手首のためにBallSocketConstraintを追加するには:
- ExplorerでモデルのLeftHandを見つけて、⊕ボタンをクリックします。
- LeftWristConstraintという名前のBallSocketConstraintを追加します。
- モデルのLeftLowerArm.LeftWristRigAttachmentを見つけてアタッチメントを追加します:
- ⊕ボタンをクリックし、LeftWristConstraintAttachment0という名前のAttachmentを追加します。
- ビューポートでアタッチメントを選択し、Rotateツールを使用してアタッチメントを回転させ、黄色のPrimaryAxisがモデルの指先を指すようにします。

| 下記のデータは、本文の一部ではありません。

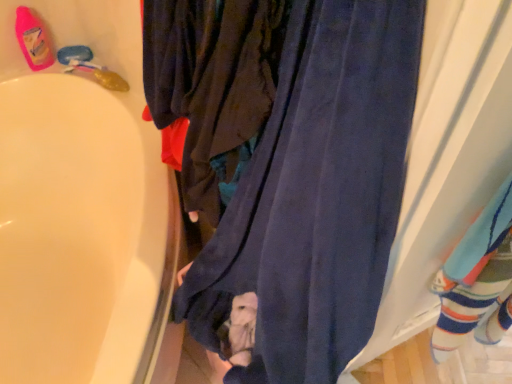
Question: Is pink plastic bottle at upper left oriented towards navy blue fabric at center?

Choices:
 (A) yes
 (B) no

Answer: (A)

Question: From a real-world perspective, does pink plastic bottle at upper left sit lower than navy blue fabric at center?

Choices:
 (A) yes
 (B) no

Answer: (A)

Question: Can you confirm if pink plastic bottle at upper left is positioned to the right of navy blue fabric at center?

Choices:
 (A) no
 (B) yes

Answer: (A)

Question: Is pink plastic bottle at upper left shorter than navy blue fabric at center?

Choices:
 (A) yes
 (B) no

Answer: (A)

Question: Is pink plastic bottle at upper left positioned behind navy blue fabric at center?

Choices:
 (A) yes
 (B) no

Answer: (A)

Question: Which is correct: pink plastic bottle at upper left is inside striped cotton socks at right, or outside of it?

Choices:
 (A) outside
 (B) inside

Answer: (A)

Question: Considering the positions of pink plastic bottle at upper left and striped cotton socks at right in the image, is pink plastic bottle at upper left wider or thinner than striped cotton socks at right?

Choices:
 (A) wide
 (B) thin

Answer: (B)

Question: Considering their positions, is pink plastic bottle at upper left located in front of or behind striped cotton socks at right?

Choices:
 (A) front
 (B) behind

Answer: (B)

Question: Is point (33, 31) closer or farther from the camera than point (463, 321)?

Choices:
 (A) closer
 (B) farther

Answer: (B)

Question: Looking at the image, does striped cotton socks at right seem bigger or smaller compared to navy blue fabric at center?

Choices:
 (A) small
 (B) big

Answer: (A)

Question: Considering the positions of point (440, 347) and point (387, 74), is point (440, 347) closer or farther from the camera than point (387, 74)?

Choices:
 (A) closer
 (B) farther

Answer: (B)

Question: Is striped cotton socks at right in front of or behind navy blue fabric at center in the image?

Choices:
 (A) behind
 (B) front

Answer: (A)

Question: Looking at their shapes, would you say striped cotton socks at right is wider or thinner than navy blue fabric at center?

Choices:
 (A) thin
 (B) wide

Answer: (A)

Question: From the image's perspective, relative to navy blue fabric at center, is pink plastic bottle at upper left above or below?

Choices:
 (A) below
 (B) above

Answer: (B)

Question: Visually, is pink plastic bottle at upper left positioned to the left or to the right of navy blue fabric at center?

Choices:
 (A) left
 (B) right

Answer: (A)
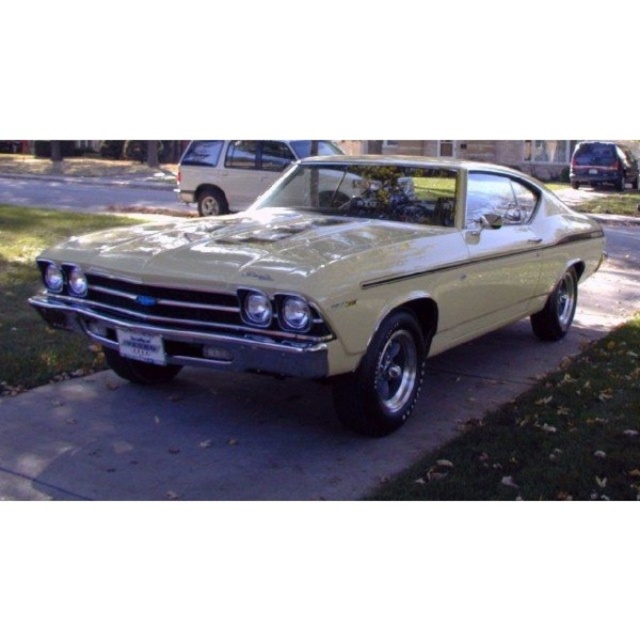
You are a delivery person trying to park your delivery van next to the metallic gold car at center and the matte black minivan at center. Which vehicle should you park behind to ensure your van doesn t block the view of the shorter vehicle?

You should park behind the matte black minivan at center because the metallic gold car at center is shorter, so parking behind the taller minivan will prevent blocking its view.

You are a photographer planning to take a photo of the matte gold car at center and the metallic gold car at center. Since you want to ensure both cars are clearly visible in the frame, which car should you focus on first to account for their sizes?

You should focus on the matte gold car at center first because it is larger in size than the metallic gold car at center, making it more prominent in the photo.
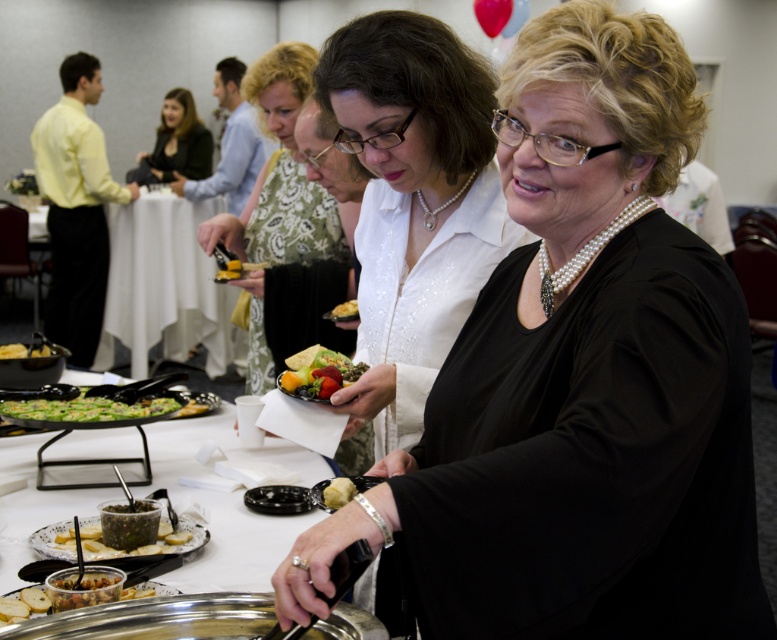
Can you confirm if matte black platter at lower left is positioned to the right of golden crisp bread at center?

Incorrect, matte black platter at lower left is not on the right side of golden crisp bread at center.

Can you confirm if matte black platter at lower left is wider than golden crisp bread at center?

Yes, matte black platter at lower left is wider than golden crisp bread at center.

Find the location of a particular element. The height and width of the screenshot is (640, 777). matte black platter at lower left is located at coordinates (53, 540).

In the scene shown: Which is below, green matte vegetable roll at lower left or smooth white plate at lower center?

smooth white plate at lower center

Does green matte vegetable roll at lower left appear over smooth white plate at lower center?

Indeed, green matte vegetable roll at lower left is positioned over smooth white plate at lower center.

Between point (30, 412) and point (312, 486), which one is positioned in front?

Point (312, 486)

In order to click on green matte vegetable roll at lower left in this screenshot , I will do `click(89, 406)`.

Does pearl necklace at center appear on the left side of black plastic tray at lower left?

Incorrect, pearl necklace at center is not on the left side of black plastic tray at lower left.

Does pearl necklace at center come behind black plastic tray at lower left?

No, pearl necklace at center is closer to the viewer.

Does point (559, 470) come closer to viewer compared to point (106, 333)?

Yes, point (559, 470) is in front of point (106, 333).

Where is `pearl necklace at center`? This screenshot has height=640, width=777. pearl necklace at center is located at coordinates (577, 384).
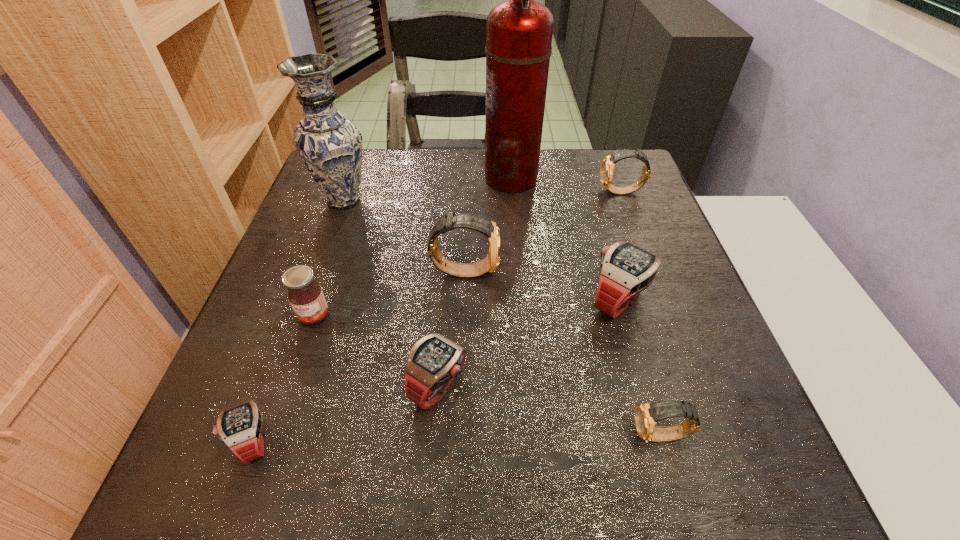
Where is `jam`? The height and width of the screenshot is (540, 960). jam is located at coordinates (305, 295).

The height and width of the screenshot is (540, 960). Find the location of `the second biggest red watch`. the second biggest red watch is located at coordinates (434, 361).

Identify the location of the nearest gold watch. The width and height of the screenshot is (960, 540). (647, 415).

The width and height of the screenshot is (960, 540). I want to click on the leftmost red watch, so click(x=240, y=427).

Where is `the leftmost watch`? The image size is (960, 540). the leftmost watch is located at coordinates (240, 427).

At what (x,y) coordinates should I click in order to perform the action: click on vacant space located on the side of the red fire extinguisher with the handle and hose. Please return your answer as a coordinate pair (x, y). Looking at the image, I should click on (340, 178).

The height and width of the screenshot is (540, 960). Find the location of `free space located 0.110m on the side of the red fire extinguisher with the handle and hose`. free space located 0.110m on the side of the red fire extinguisher with the handle and hose is located at coordinates (444, 178).

Identify the location of blank space located 0.390m on the side of the red fire extinguisher with the handle and hose. This screenshot has width=960, height=540. (344, 178).

The image size is (960, 540). I want to click on free location located 0.060m on the right of the vase, so click(x=396, y=200).

Where is `free space located 0.060m on the face of the seventh shortest object`? free space located 0.060m on the face of the seventh shortest object is located at coordinates point(525,271).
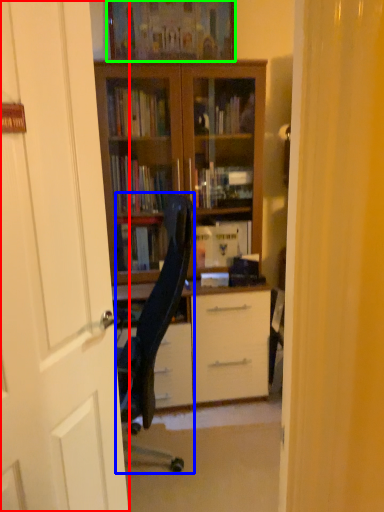
Question: Estimate the real-world distances between objects in this image. Which object is farther from door (highlighted by a red box), chair (highlighted by a blue box) or picture frame (highlighted by a green box)?

Choices:
 (A) chair
 (B) picture frame

Answer: (B)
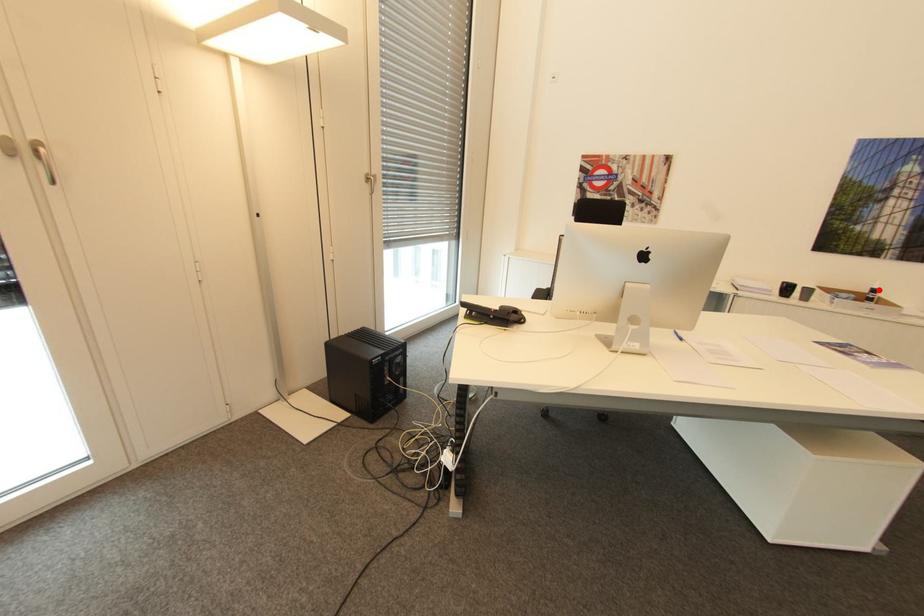
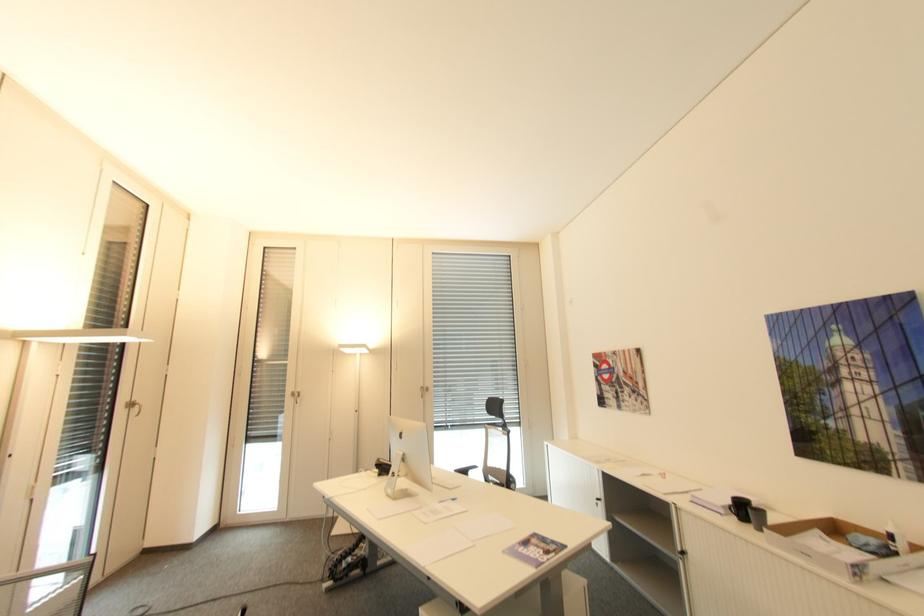
Where in the second image is the point corresponding to the highlighted location from the first image?

(895, 537)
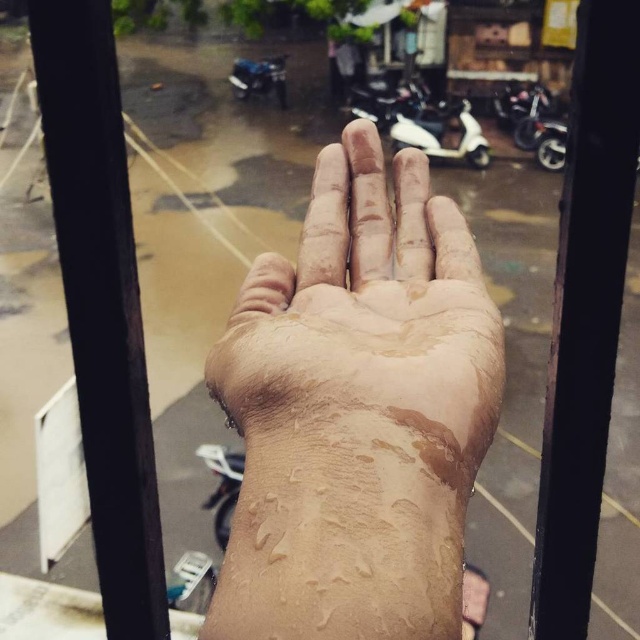
You are a photographer trying to capture the reflection of the blue metallic motorcycle at upper center in the wet hand. Based on the scene, can you see the motorcycle reflected in the dry skin at center?

The dry skin at center is in front of the blue metallic motorcycle at upper center, so the motorcycle cannot be reflected in the dry skin because the skin is blocking the view.

You are a delivery person who needs to check if the dry skin at center is closer to the window than the blue metallic motorcycle at upper center. Based on the scene, can you determine this?

The dry skin at center is to the right of the blue metallic motorcycle at upper center, but their positions relative to the window cannot be determined from the description provided.

You are standing on a balcony and see two points through the window. The first point is at position point (433, 273) and the second point is at position point (442, 136). Which point is closer to you?

Point (433, 273) is in front of point (442, 136), so the first point is closer to you.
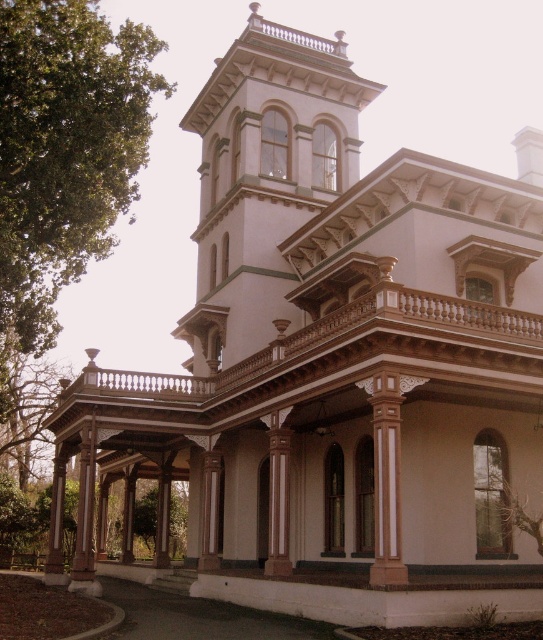
Question: Does white painted wood bell tower at upper center appear over wooden carved balcony at center?

Choices:
 (A) no
 (B) yes

Answer: (B)

Question: In this image, where is white painted wood bell tower at upper center located relative to wooden carved balcony at center?

Choices:
 (A) above
 (B) below

Answer: (A)

Question: Among these objects, which one is farthest from the camera?

Choices:
 (A) wooden carved balcony at center
 (B) white painted wood bell tower at upper center

Answer: (B)

Question: Does white painted wood bell tower at upper center have a greater width compared to wooden carved balcony at center?

Choices:
 (A) yes
 (B) no

Answer: (B)

Question: Which point is farther from the camera taking this photo?

Choices:
 (A) (217, 243)
 (B) (425, 332)

Answer: (A)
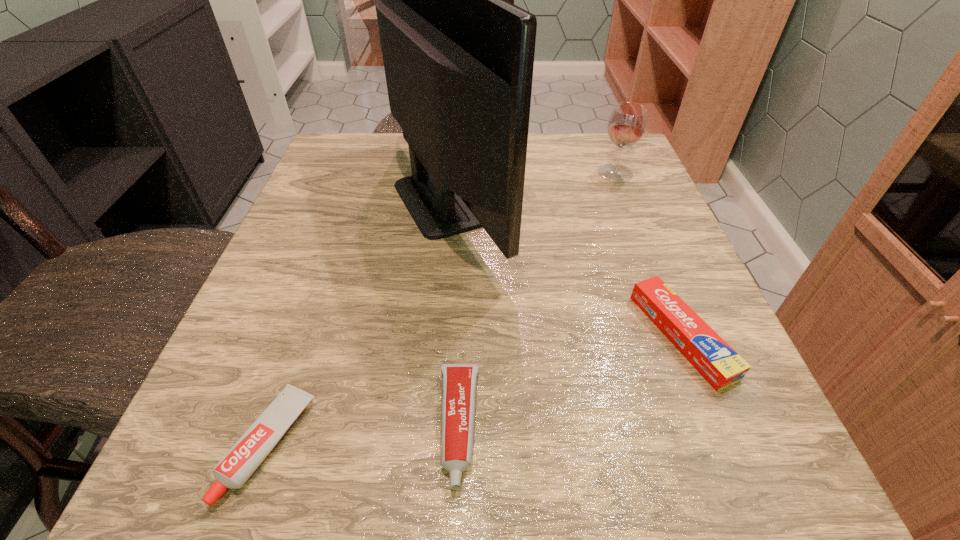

- LeftWristConstraint.Attachment0プロパティを新しいLeftWristConstraintAttachment0に設定します。
- モデルのLeftHand.LeftWristRigAttachmentを見つけてアタッチメントを追加します:
- ⊕ボタンをクリックして、LeftWristConstraintAttachment1という名前のAttachmentを追加します。
- LeftWristConstraintAttachment0.CFrameOrientationプロパティをコピーしてLeftWristConstraintAttachment1.CFrameOrientationプロパティにペーストします。
- LeftWristConstraint.Attachment1プロパティをこの新しいLeftWristConstraintAttachment1に設定します。
- ExplorerでLeftWristConstraintを選択します。
- Propertiesウィンドウで以下を設定します:
- LimitsEnabledを有効にします。
- UpperAngleを80に設定します。これは制約の軸が回転できる角度を制御し、80度は手首が曲がることができる程度に相当します。
- キャラクターに応じて、円錐が指す方向を微調整することができます。これはRotateツールを使用して制約のAttachment0を回転させることで行います。
LeftWristConstraintを選択すると、手首の動作範囲を視覚化する緑の円錐が表示されます。

制約が設定されたら、キャラクターの前で手を下に指した状態でIKControlをテストすると、手首がより現実的に回転し、曲がるはずです。